Community Research and Development Information Service - CORDIS


HIV VIROSOMES — Result In Brief

Project ID: 12183
Country: Austria

Liposomal technology to help develop HIV vaccine

Scientists are hard-pressed to develop a safe and effective vaccine to halt the spread of HIV, especially in developing countries.
Liposomal technology to help develop HIV vaccine
The 'Development of a new vaccine against HIV: virosomes incorporating HIV proteins' (HIV virosomes) project had as its objective the development of a preventive HIV vaccine based on a direct approach from laboratory to proof-of-concept studies in non-human primates. Researchers proposed testing virus-like particles (VLPs) that would incorporate primary HIV or recombinant proteins with native conformation into liposomes.

The liposomes, with predefined properties, were generated as required using an earlier established, large-scale liposomal technology. The resulting virosomes were used as a prophylactic and therapeutic vaccine against HIV-1 infection.

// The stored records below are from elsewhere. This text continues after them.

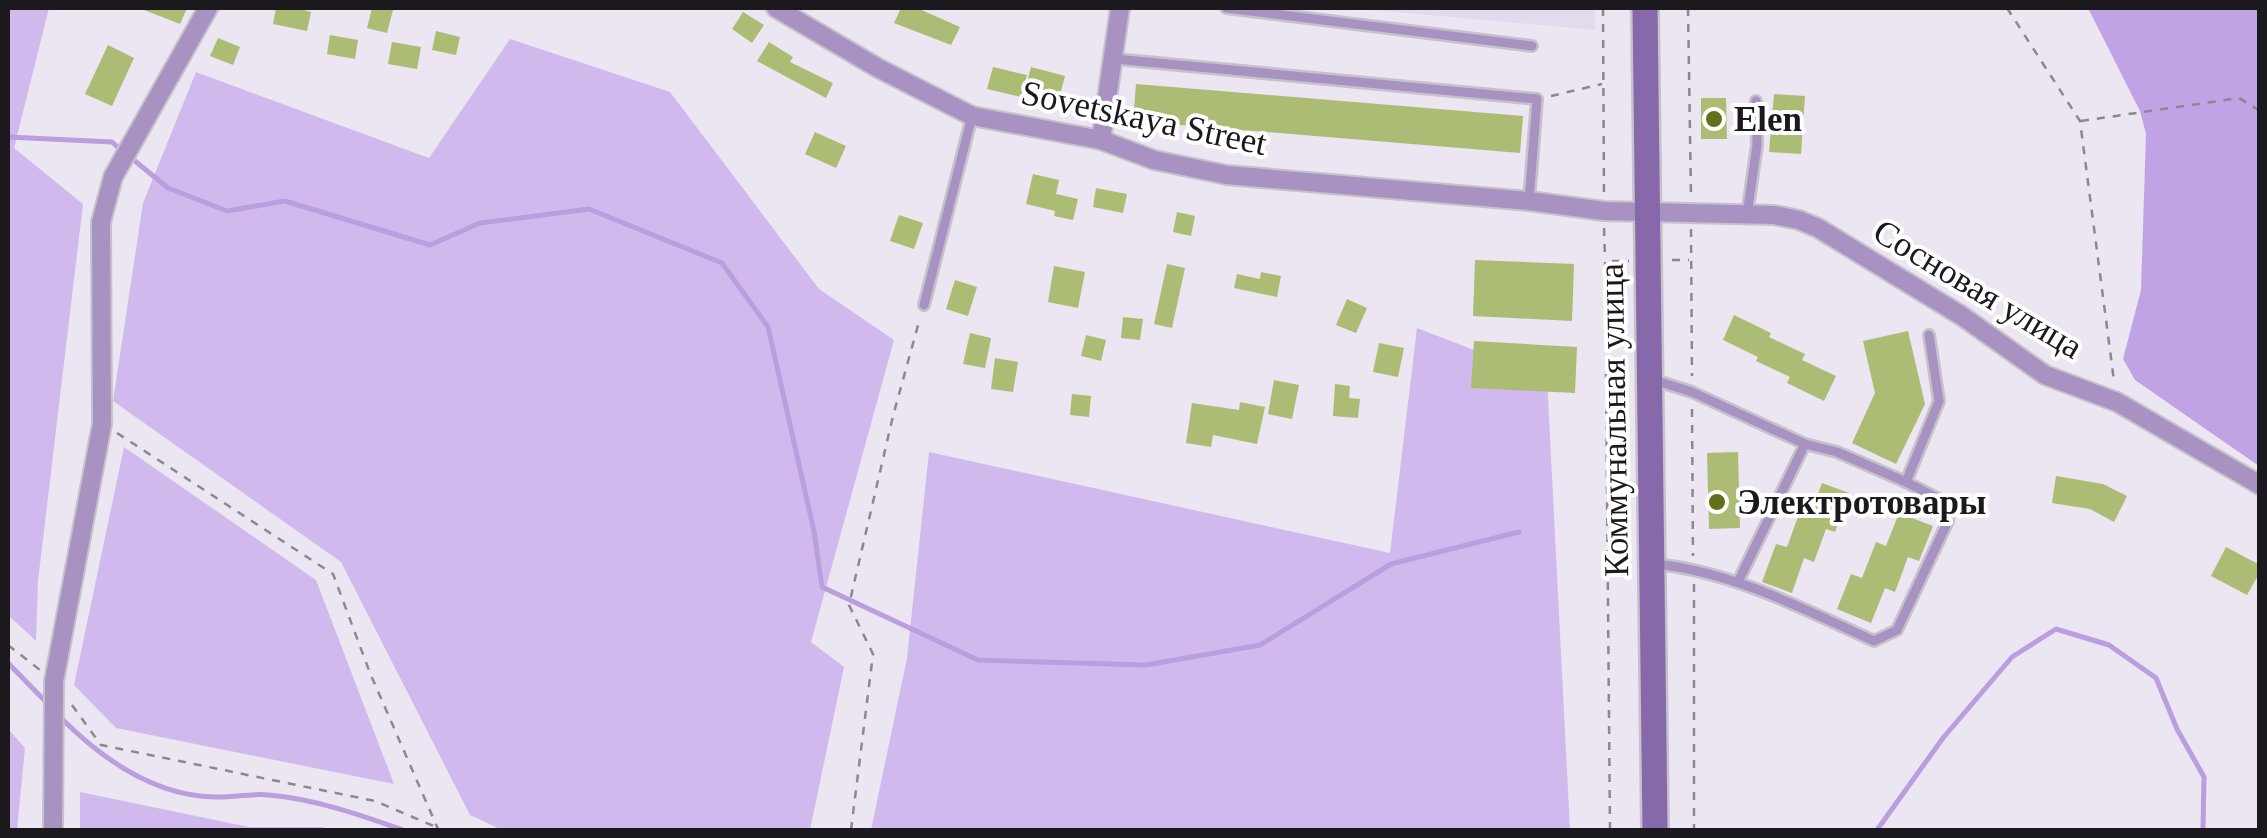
<svg xmlns="http://www.w3.org/2000/svg" width="2267" height="838" viewBox="0 0 2267 838" font-family="Georgia,serif">
  <rect width="100%" height="100%" fill="#ebe6f1"/>
  <polygon fill="#e3dbed" points="1350,8 1595,8 1595,30"/>
  <g fill="#d0baed">
    <polygon points="8,8 49,8 14,148 83,204 38,581 36,641 8,615"/>
    <polygon points="510,39 670,92 819,289 894,340 811,642 844,667 810,830 502,830 470,815 341,562 113,401 143,203 196,72 429,158"/>
    <polygon points="1417,328 1547,378 1570,830 871,830 907,658 929,452 1390,553"/>
    <polygon points="124,447 316,580 394,784 116,728 74,685"/>
    <polygon points="8,729 25,748 17,830 8,830"/>
    <polygon points="80,792 249,827 322,827 330,830 80,830"/>
  </g>
  <polygon fill="#c0a3e4" points="2088,8 2259,8 2259,466 2135,380 2123,359 2141,290 2146,134 2140,111"/>
  <g fill="none" stroke-linecap="round" stroke-linejoin="round">
    <g stroke="#ba9ede" stroke-width="5">
      <polyline points="8,137 112,142 121,150"/>
      <polyline points="130,157 168,188 227,211 285,201 430,245 480,223 589,209 722,263 768,327 814,531 822,587 978,660 1146,665 1260,645 1391,564 1519,532"/>
      <polyline points="8,663 50,706"/>
      <path d="M61 718C102 759 154 796 215 797 233 798 251 793 269 795 315 799 360 815 403 830"/>
      <polyline points="1877,830 1943,738 2012,657 2056,629 2109,645 2156,678 2177,729 2204,777 2203,830"/>
    </g>
  </g>
  <g fill="#acbc74">
    <polygon points="139,8 187,8 180,24"/>
    <polygon points="276,8 297,8 311,12 307,31 273,24"/>
    <polygon points="372,8 393,10 387,33 367,28"/>
    <polygon points="901,8 917,8 960,27 951,45 894,23"/>
    <polygon points="743,12 764,25 752,43 732,29"/>
    <polygon points="436,31 460,37 456,55 432,50"/>
    <polygon points="330,35 358,40 355,59 327,54"/>
    <polygon points="218,38 240,47 233,65 210,56"/>
    <polygon points="392,42 421,47 417,69 388,64"/>
    <polygon points="769,42 793,57 790,62 833,83 826,98 757,61"/>
    <polygon points="108,45 134,58 112,106 85,94"/>
    <polygon points="993,67 1027,75 1021,97 987,89"/>
    <polygon points="1031,67 1065,76 1060,95 1026,86"/>
    <polygon points="1136,84 1523,116 1520,153 1133,121"/>
    <polygon points="1774,94 1805,96 1801,154 1769,152"/>
    <polygon points="1701,98 1726,98 1727,139 1701,139"/>
    <polygon points="815,132 846,146 836,168 805,154"/>
    <polygon points="1033,174 1059,180 1056,194 1078,199 1073,220 1054,216 1055,211 1026,204"/>
    <polygon points="1096,188 1127,194 1123,213 1093,207"/>
    <polygon points="1177,212 1195,216 1191,236 1173,232"/>
    <polygon points="899,215 923,223 914,249 890,241"/>
    <polygon points="1475,260 1574,264 1572,321 1473,316"/>
    <polygon points="1167,264 1185,268 1172,328 1154,324"/>
    <polygon points="1054,266 1085,272 1078,308 1048,302"/>
    <polygon points="1261,272 1281,276 1277,297 1234,288 1237,274 1260,279"/>
    <polygon points="955,280 977,287 968,316 946,309"/>
    <polygon points="1347,299 1367,308 1356,333 1336,325"/>
    <polygon points="1734,315 1771,333 1769,337 1805,354 1802,360 1836,376 1824,401 1787,383 1790,377 1756,361 1758,357 1723,340"/>
    <polygon points="1123,317 1143,319 1140,340 1121,338"/>
    <polygon points="1908,331 1925,404 1896,464 1852,443 1875,393 1863,341"/>
    <polygon points="970,333 991,338 985,368 963,364"/>
    <polygon points="1086,335 1106,340 1101,361 1081,356"/>
    <polygon points="1474,341 1577,347 1575,393 1471,388"/>
    <polygon points="1379,343 1404,348 1398,377 1373,372"/>
    <polygon points="995,358 1018,362 1013,392 991,389"/>
    <polygon points="1274,380 1299,385 1292,419 1268,414"/>
    <polygon points="1335,384 1350,386 1349,398 1360,399 1358,418 1333,416"/>
    <polygon points="1072,394 1091,396 1089,417 1070,415"/>
    <polygon points="1240,402 1265,407 1257,444 1213,435 1211,447 1186,443 1192,403 1239,410"/>
    <polygon points="1738,452 1740,528 1709,529 1707,453"/>
    <polygon points="2056,476 2103,484 2127,496 2114,522 2090,509 2052,503"/>
    <polygon points="1822,483 1849,493 1835,532 1826,529 1814,562 1804,558 1792,593 1762,582 1776,544 1787,547 1799,514 1809,518"/>
    <polygon points="1899,513 1933,526 1919,561 1908,557 1895,592 1885,588 1871,623 1837,609 1851,574 1862,578 1876,542 1886,546"/>
    <polygon points="2226,547 2260,565 2260,572 2247,595 2211,576"/>
  </g>
  <g fill="none" stroke-linecap="round" stroke-linejoin="round">
    <defs>
      <g id="lane">
        <polyline points="1226,8 1532,46"/>
        <polyline points="1115,59 1537,99 1529,201"/>
        <polyline points="1747,215 1757,145 1756,101"/>
        <polyline points="924,305 972,116"/>
        <polyline points="1651,379 1692,392 1805,444 1837,452 1906,482 1939,401 1929,335"/>
        <path d="M1656 564C1733 572 1804 609 1874 641L1897 630 1948 521 1949 510 1939 499 1906 482"/>
        <polyline points="1738,582 1805,444"/>
      </g>
      <g id="street">
        <polyline points="776,8 878,68 972,116 1101,140 1154,160 1227,175 1529,201 1604,211 1774,215 1799,220 1818,228 1962,316 2045,375 2117,402 2260,485"/>
        <polyline points="1101,140 1120,8"/>
        <polyline points="53,830 54,681 102,424 101,222 113,177 208,8"/>
      </g>
      <polyline id="secondary" points="1645,8 1655,830"/>
    </defs>
    <use href="#lane" stroke="#c6c1cb" stroke-width="14"/>
    <use href="#street" stroke="#c6c1cb" stroke-width="22"/>
    <use href="#secondary" stroke="#c6c1cb" stroke-width="30"/>
    <g stroke="#8b888f" stroke-width="2.5" stroke-dasharray="8 8" stroke-linecap="butt">
      <polyline points="1603,8 1604,195"/>
      <polyline points="1688,8 1691,196"/>
      <polyline points="2007,8 2080,121 2114,381"/>
      <polyline points="1551,96 1602,84"/>
      <polyline points="2081,121 2239,98 2260,111"/>
      <polyline points="1604,228 1605,260"/>
      <polyline points="1691,229 1692,376"/>
      <polyline points="1672,260 1689,260"/>
      <polyline points="1692,409 1693,556"/>
      <polyline points="117,433 333,574 370,673 438,829"/>
      <polyline points="1694,584 1694,830"/>
      <polyline points="8,645 40,670"/>
      <polyline points="72,705 101,745 375,801 443,830"/>
      <polyline points="851,830 873,654 849,605 893,416 920,318"/>
      <polyline points="1610,830 1605,261 1629,261"/>
    </g>
    <use href="#lane" stroke="#a792c1" stroke-width="9"/>
    <use href="#street" stroke="#a792c1" stroke-width="18"/>
    <use href="#secondary" stroke="#8768ab" stroke-width="25"/>
  </g>
  <g fill="#62701b" stroke="#fff" stroke-width="4">
    <circle cx="1714" cy="119" r="10"/>
    <circle cx="1717" cy="502" r="10"/>
  </g>
  <g text-anchor="middle" dominant-baseline="central" stroke-width="8" stroke-linejoin="round" paint-order="stroke">
    <g font-size="35" fill="#1b191d" stroke="#fff">
      <text transform="translate(1144 118) rotate(12)">Sovetskaya Street</text>
      <text transform="translate(1978 289) rotate(31)">Сосновая улица</text>
      <text transform="translate(1614 420) rotate(-91)">Коммунальная улица</text>
    </g>
    <g font-size="35" font-weight="bold" fill="#1b191d" stroke="#fff" text-anchor="start">
      <text x="1734" y="119">Elen</text>
      <text x="1737" y="502">Электротовары</text>
    </g>
  </g>
  <rect width="2267" height="838" fill="none" stroke="#1b191d" stroke-width="20"/>
</svg>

Project researchers succeeded in stabilising the composition and conformation of native and recombinant HIV envelope proteins in liposomes. On the strength of small animal immunisation studies, HIV virosomes project members were also able to choose candidate vaccines. They successfully established immunogenicity and, eventually, efficacy in their rhesus macaque model, and established a process in line with good manufacturing practices (GMP) for production of clinical material.

The project's results hold potential in its technological advances and approach design. And, importantly, the low production cost of the vaccine, its stable features and possibility for administration in needle-free form make it an ideal approach that could fulfil the needs of developing countries.